## Begin TASK INPUT
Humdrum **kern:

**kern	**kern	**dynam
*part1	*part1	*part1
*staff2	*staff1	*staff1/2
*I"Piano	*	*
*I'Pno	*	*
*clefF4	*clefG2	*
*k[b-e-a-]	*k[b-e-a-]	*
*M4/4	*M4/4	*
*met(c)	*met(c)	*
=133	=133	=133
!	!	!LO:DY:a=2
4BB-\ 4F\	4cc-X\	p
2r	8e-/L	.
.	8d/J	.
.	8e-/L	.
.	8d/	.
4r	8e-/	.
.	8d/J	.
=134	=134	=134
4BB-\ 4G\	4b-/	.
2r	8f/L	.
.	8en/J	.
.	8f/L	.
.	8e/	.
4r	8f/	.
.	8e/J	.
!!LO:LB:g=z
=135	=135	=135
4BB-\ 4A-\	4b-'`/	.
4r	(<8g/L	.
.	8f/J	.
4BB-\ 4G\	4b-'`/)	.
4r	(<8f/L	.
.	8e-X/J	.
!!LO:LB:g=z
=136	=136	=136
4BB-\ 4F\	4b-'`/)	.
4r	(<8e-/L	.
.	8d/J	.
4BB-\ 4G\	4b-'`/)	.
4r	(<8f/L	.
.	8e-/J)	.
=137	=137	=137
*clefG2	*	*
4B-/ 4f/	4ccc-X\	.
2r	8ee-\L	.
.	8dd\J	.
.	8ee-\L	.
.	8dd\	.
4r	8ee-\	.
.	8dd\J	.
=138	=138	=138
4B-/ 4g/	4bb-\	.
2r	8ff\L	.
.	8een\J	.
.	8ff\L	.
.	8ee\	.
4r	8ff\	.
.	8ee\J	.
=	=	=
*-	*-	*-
## End TASK INPUT
| TASK STATEMENT |
Please convert all the data above into a Markdown table with the columns No. and Line. Give each non-blank line its own row, numbered in order, and leave out the blank lines.

| RESPONSE BELOW |
| No. | Line |
|---|---|
| 1 | Humdrum **kern: |
| 2 | **kern	**kern	**dynam |
| 3 | *part1	*part1	*part1 |
| 4 | *staff2	*staff1	*staff1/2 |
| 5 | *I"Piano	*	* |
| 6 | *I'Pno	*	* |
| 7 | *clefF4	*clefG2	* |
| 8 | *k[b-e-a-]	*k[b-e-a-]	* |
| 9 | *M4/4	*M4/4	* |
| 10 | *met(c)	*met(c)	* |
| 11 | =133	=133	=133 |
| 12 | !	!	!LO:DY:a=2 |
| 13 | 4BB-\ 4F\	4cc-X\	p |
| 14 | 2r	8e-/L	. |
| 15 | .	8d/J	. |
| 16 | .	8e-/L	. |
| 17 | .	8d/	. |
| 18 | 4r	8e-/	. |
| 19 | .	8d/J	. |
| 20 | =134	=134	=134 |
| 21 | 4BB-\ 4G\	4b-/	. |
| 22 | 2r	8f/L	. |
| 23 | .	8en/J	. |
| 24 | .	8f/L	. |
| 25 | .	8e/	. |
| 26 | 4r	8f/	. |
| 27 | .	8e/J	. |
| 28 | !!LO:LB:g=z |
| 29 | =135	=135	=135 |
| 30 | 4BB-\ 4A-\	4b-'`/	. |
| 31 | 4r	(<8g/L	. |
| 32 | .	8f/J	. |
| 33 | 4BB-\ 4G\	4b-'`/)	. |
| 34 | 4r	(<8f/L	. |
| 35 | .	8e-X/J	. |
| 36 | !!LO:LB:g=z |
| 37 | =136	=136	=136 |
| 38 | 4BB-\ 4F\	4b-'`/)	. |
| 39 | 4r	(<8e-/L	. |
| 40 | .	8d/J	. |
| 41 | 4BB-\ 4G\	4b-'`/)	. |
| 42 | 4r	(<8f/L	. |
| 43 | .	8e-/J)	. |
| 44 | =137	=137	=137 |
| 45 | *clefG2	*	* |
| 46 | 4B-/ 4f/	4ccc-X\	. |
| 47 | 2r	8ee-\L	. |
| 48 | .	8dd\J	. |
| 49 | .	8ee-\L	. |
| 50 | .	8dd\	. |
| 51 | 4r	8ee-\	. |
| 52 | .	8dd\J	. |
| 53 | =138	=138	=138 |
| 54 | 4B-/ 4g/	4bb-\	. |
| 55 | 2r	8ff\L	. |
| 56 | .	8een\J	. |
| 57 | .	8ff\L	. |
| 58 | .	8ee\	. |
| 59 | 4r	8ff\	. |
| 60 | .	8ee\J	. |
| 61 | =	=	= |
| 62 | *-	*-	*- |